# 2001 eurovan brake indicator and beeping



## lcjhorvath (May 19, 2009)

my brake indicator will not go away even though the parking brake is NOT engaged. and the van beeps the entire time i drive and it is driving me insane! my husband thought maybe the sensor was stuck under the cover of the parking brake, but that was not the case. also, the windshield wipers, headlights, and AC do not work while this is going on! any ideas? is it electrical? please help!


----------



## dan0954 (Mar 4, 2009)

*Re: 2001 eurovan brake indicator and beeping (lcjhorvath)*

The brake light on my Jetta will also light up if the brake fluid is too low. I don't know if it messes with all the other stuff though.


----------



## lcjhorvath (May 19, 2009)

*Re: 2001 eurovan brake indicator and beeping (dan0954)*

well, we've checked the brake fluid level and that's not the problem...


----------



## 1979type2teach (Sep 16, 2008)

*Re: 2001 eurovan brake indicator and beeping (lcjhorvath)*

Do you have a Bently?

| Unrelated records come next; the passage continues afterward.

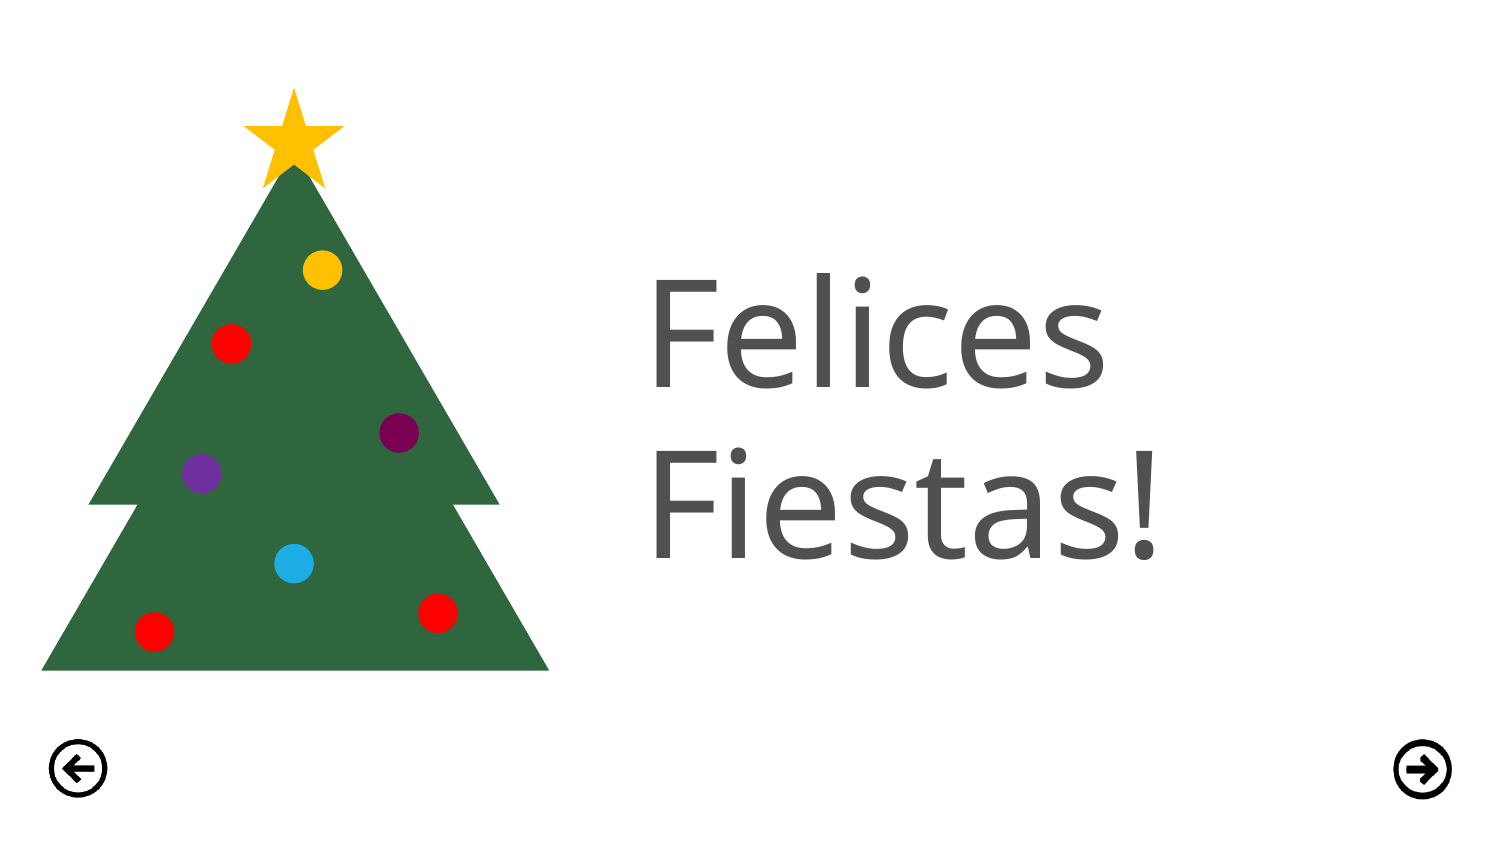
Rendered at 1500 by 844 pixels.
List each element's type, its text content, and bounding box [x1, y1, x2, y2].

text_box [211, 324, 252, 364]
list Felices Fiestas! [620, 315, 1500, 529]
picture [48, 738, 108, 798]
text_box [243, 87, 345, 189]
text_box [181, 453, 222, 494]
text_box [302, 250, 343, 290]
text_box [134, 612, 175, 652]
picture [1392, 738, 1452, 800]
text_box [87, 166, 501, 506]
text_box [379, 413, 419, 453]
text_box [418, 593, 458, 634]
text_box [274, 543, 314, 584]
text_box [40, 231, 551, 672]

Or a wiring diagram?
My guess is that the switch is a "ground out" switch, and somewhere along the line, that wire has gotten frayed and is grounding itself out on the chassis of your van. Hence the constant beeping. Time to do some looking...


----------



## G60Driver (Mar 6, 2002)

*Re: 2001 eurovan brake indicator and beeping (1979type2teach)*

I'm having a somewhat similar problem on my GTI 337. It seems that ONLY when my RECIRC switch (on the HVAC panel) is in the ON position, my brake warning light comes on in the cluster and it beeps at me. When I turn the RECIRC switch OFF, it goes away. Does that sound like a grounding problem too? It's driving me crazy. My A/C also doesn't work at all now, since this happened the first time. HELP!!!


----------